WHAT NEEDS TO BE DONE
Find every line in the data that contains the word "Bolivia". Return each of those lines.

DATA EXTRACTS
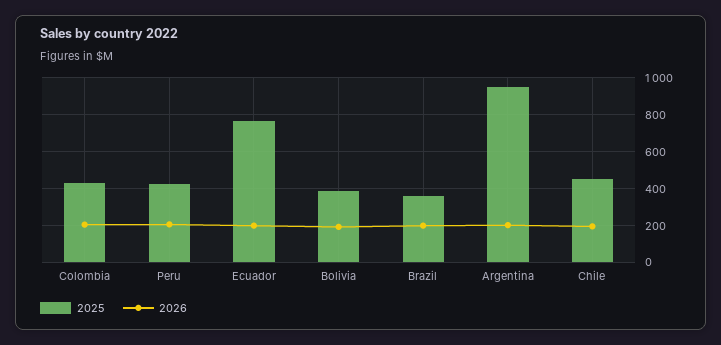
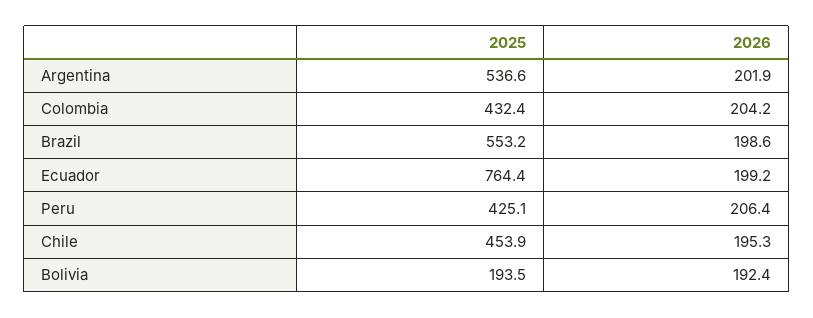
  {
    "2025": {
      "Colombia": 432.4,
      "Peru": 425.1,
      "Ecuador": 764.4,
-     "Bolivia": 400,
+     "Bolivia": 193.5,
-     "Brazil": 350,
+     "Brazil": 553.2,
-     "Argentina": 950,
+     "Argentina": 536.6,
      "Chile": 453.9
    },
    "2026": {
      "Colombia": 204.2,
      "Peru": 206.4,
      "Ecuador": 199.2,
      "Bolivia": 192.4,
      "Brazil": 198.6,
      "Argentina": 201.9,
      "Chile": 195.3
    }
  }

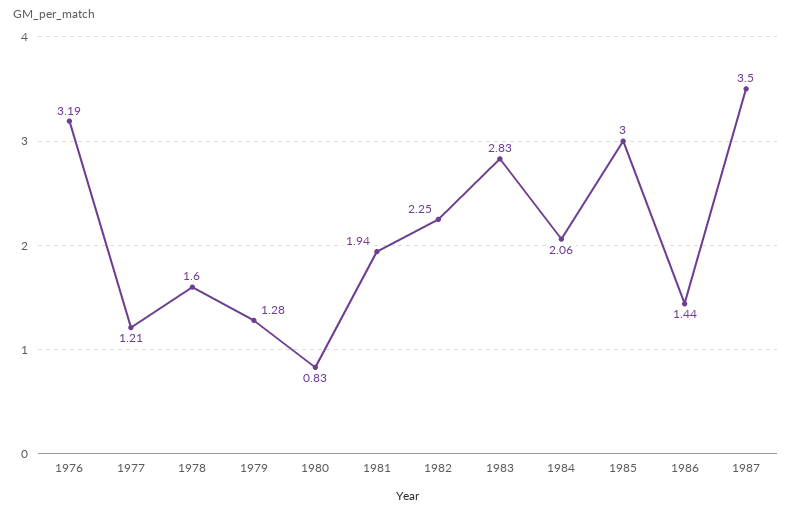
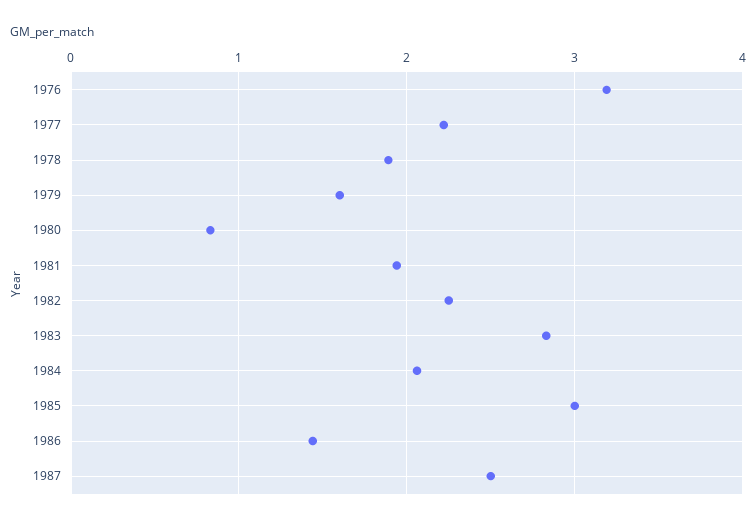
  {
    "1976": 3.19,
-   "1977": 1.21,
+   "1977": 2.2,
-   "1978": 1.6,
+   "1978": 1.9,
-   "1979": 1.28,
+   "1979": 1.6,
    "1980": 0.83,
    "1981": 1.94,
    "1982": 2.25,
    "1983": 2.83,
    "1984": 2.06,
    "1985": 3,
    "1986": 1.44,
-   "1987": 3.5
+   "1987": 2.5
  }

ANSWER SPACE
-     "Bolivia": 400,
+     "Bolivia": 193.5,
      "Bolivia": 192.4,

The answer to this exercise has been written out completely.